AVAILABLE RECORDS Block Start
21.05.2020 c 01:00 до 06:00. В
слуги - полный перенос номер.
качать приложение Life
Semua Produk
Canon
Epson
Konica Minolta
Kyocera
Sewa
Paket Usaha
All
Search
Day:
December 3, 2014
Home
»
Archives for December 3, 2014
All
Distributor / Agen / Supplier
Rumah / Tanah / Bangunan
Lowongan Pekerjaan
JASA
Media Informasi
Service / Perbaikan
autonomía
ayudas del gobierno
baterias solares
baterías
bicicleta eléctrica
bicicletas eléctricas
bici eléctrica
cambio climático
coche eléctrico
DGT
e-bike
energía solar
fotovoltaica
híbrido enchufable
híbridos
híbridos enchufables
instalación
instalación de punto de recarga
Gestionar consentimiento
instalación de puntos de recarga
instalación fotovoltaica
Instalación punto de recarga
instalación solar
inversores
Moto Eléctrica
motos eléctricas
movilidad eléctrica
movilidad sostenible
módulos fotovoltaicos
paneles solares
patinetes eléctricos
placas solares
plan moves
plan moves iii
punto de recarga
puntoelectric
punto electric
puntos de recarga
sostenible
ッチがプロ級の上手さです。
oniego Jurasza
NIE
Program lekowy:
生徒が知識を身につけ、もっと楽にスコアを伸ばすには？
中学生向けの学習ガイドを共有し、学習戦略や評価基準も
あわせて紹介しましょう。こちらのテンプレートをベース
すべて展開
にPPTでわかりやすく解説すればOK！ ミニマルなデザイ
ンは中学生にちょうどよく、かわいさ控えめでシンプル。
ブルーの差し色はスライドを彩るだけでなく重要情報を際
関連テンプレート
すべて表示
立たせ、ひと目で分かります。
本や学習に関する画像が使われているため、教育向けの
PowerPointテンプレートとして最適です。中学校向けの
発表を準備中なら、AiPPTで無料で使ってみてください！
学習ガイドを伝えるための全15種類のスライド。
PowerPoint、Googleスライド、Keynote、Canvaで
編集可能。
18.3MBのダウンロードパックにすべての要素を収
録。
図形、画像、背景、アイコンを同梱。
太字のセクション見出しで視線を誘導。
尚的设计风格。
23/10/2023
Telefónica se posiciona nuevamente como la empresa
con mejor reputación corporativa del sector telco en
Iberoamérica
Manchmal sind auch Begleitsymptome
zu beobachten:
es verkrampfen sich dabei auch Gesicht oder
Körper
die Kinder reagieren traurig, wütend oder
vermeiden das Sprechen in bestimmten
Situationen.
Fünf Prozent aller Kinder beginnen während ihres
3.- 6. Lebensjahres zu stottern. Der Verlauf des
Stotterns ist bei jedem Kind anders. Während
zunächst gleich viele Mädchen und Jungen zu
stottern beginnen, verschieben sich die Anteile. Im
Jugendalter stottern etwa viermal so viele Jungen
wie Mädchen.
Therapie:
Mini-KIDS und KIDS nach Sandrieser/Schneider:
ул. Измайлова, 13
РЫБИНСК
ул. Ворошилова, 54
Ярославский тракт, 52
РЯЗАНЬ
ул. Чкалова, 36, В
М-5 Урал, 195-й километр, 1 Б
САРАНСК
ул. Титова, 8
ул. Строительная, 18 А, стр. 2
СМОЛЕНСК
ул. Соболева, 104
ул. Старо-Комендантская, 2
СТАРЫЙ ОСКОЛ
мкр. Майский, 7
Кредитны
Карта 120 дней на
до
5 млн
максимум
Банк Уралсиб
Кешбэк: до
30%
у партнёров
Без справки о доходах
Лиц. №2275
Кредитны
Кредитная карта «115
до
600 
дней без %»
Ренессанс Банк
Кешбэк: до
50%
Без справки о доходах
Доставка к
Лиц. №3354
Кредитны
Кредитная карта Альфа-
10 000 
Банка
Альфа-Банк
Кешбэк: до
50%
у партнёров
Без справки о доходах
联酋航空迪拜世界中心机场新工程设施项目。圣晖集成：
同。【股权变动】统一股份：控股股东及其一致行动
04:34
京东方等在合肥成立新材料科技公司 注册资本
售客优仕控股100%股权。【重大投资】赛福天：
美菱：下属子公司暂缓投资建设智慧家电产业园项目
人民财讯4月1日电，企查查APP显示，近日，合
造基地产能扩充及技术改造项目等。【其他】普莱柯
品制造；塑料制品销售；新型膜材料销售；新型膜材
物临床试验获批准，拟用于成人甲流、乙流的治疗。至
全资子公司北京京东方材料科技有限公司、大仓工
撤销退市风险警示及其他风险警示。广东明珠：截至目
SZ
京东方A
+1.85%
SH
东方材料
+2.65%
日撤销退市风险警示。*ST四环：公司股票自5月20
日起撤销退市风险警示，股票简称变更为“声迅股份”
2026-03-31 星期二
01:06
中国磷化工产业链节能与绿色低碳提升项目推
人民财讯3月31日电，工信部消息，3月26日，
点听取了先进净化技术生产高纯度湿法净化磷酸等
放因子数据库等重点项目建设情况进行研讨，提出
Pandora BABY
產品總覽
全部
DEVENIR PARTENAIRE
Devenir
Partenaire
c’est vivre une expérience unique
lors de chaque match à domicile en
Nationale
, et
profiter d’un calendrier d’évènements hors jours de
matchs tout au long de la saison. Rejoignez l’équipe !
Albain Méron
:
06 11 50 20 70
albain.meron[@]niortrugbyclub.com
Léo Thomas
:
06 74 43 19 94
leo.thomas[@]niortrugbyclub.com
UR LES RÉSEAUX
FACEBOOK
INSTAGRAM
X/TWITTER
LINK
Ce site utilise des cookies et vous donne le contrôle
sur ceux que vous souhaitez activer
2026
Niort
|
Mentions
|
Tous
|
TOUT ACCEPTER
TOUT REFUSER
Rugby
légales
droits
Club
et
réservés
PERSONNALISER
AVAILABLE RECORDS Block End
## WHAT IS EXPECTED
What lines above hold the word "beginnen"? Pull each one out.

## FINISHED TASK
Fünf Prozent aller Kinder beginnen während ihres
stottern beginnen, verschieben sich die Anteile. Im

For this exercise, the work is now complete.